The NHS must go from being the world’s biggest buyer of fax machines to the tech pioneers of the future. And I know we can do it. Because we’ve done it before.
From 1796 when Edward Jenner developed the first smallpox vaccine, to 1928 when Alexander Fleming discovered penicillin, to 1950 when Richard Doll proved the link between smoking and cancer.
The next frontier of prevention is using the data at our disposal to predict who will be ill with what, and to get in there early.
The Prime Minister has spoken with great eloquence about the power of artificial intelligence to save lives by spotting cancer earlier – and we must do that.
But predictive prevention has a far broader application.
From diagnosing a susceptibility to dementia due to a vitamin deficiency, to motivating activity to tackle obesity, we can have better, more targeted interventions than ever before. Again, giving better results, and helping the NHS eliminate waste and save money.
Our aim is to prevent people becoming patients through personalised advice and intervention. Public Health England are leading the way on predictive prevention. They are bringing together a range of experts so we can scale up this pioneering work to a national level.
Now, I’ve talked about acute care, genetics, and choices. So let’s turn to the final factor in determining a healthy lifespan: the environment.
And this is linked to my third and final point: how getting prevention right will transform society for the better. Right now, we tend to think of things in isolation.
Pollution is seen as an environmental problem. Employment is something for the Treasury to worry about. And housing is either a public good or a private investment.
But health can’t work in isolation. Our health is affected by each and every one of those.
So a true focus on prevention means tackling the environmental factors that affect a person’s health too. It means a new drive for clean air, building on the successes of recent years in cutting emissions. Secure employment, building on the record number of jobs available now. Higher quality housing.
And it also means our GP surgeries, our hospitals, our care homes, our entire health and care system working more closely with local authorities, schools, businesses, charities and all the other parts that make up our communities.

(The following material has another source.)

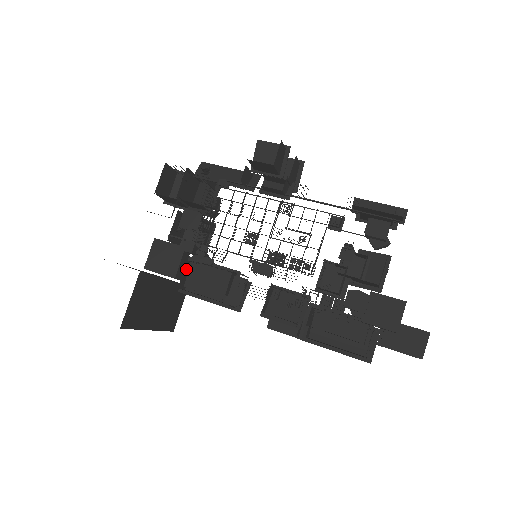
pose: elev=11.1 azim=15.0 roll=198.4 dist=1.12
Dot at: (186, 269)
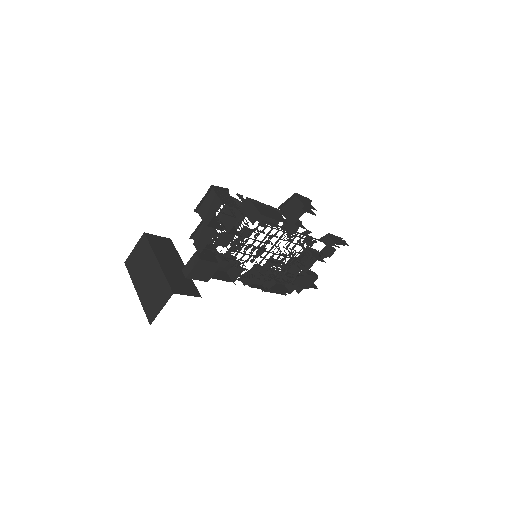
Dot at: occluded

It means employers playing a bigger role in helping their staff stay healthy and to return to health after illness. And we can learn from the excellent work of our military here.
Soldiers have an 85% return-to-work rate after a serious injury, and they obviously have some very serious injuries. The equivalent rate for civilians is only 35%. The reason why the military is better at getting people back to work is because they are more engaged in their workers’ recovery at every stage of the process.
Civilian employers must do the same. Employers have a responsibility to help improve the health of their staff and the nation. Each of us has a stake in our health and care system so each of us has a responsibility to work together to build a sustainable system. So, I want us to be open to new ideas and learn from other countries.
Like the Netherlands, for example. Where companies must demonstrate due diligence in their approach to the rehabilitation of sick staff and helping employees return to work.
To achieve this we need to strengthen the links between employers, their unwell staff, and the NHS.
That way, the challenge – for I never think of people as problems – doesn’t present itself at 3am at A&E.
Good health starts with the right pre-natal care, immunisation, nutritional support, fitness advice, minimising social media and mental health harms, secure employment, financial independence, safe housing, help with bad habits, friends and family to fight loneliness, careful and considered interventions at every stage of life into old age.
From cradle to grave, not just for the NHS, but for the whole of society.
Giving people responsibility for their own health. Empowering them to make the right decisions.
The best help when they need help. That is what getting prevention right means. That is the potential of prevention. That is the promise that it offers: a healthier, happier future for us all.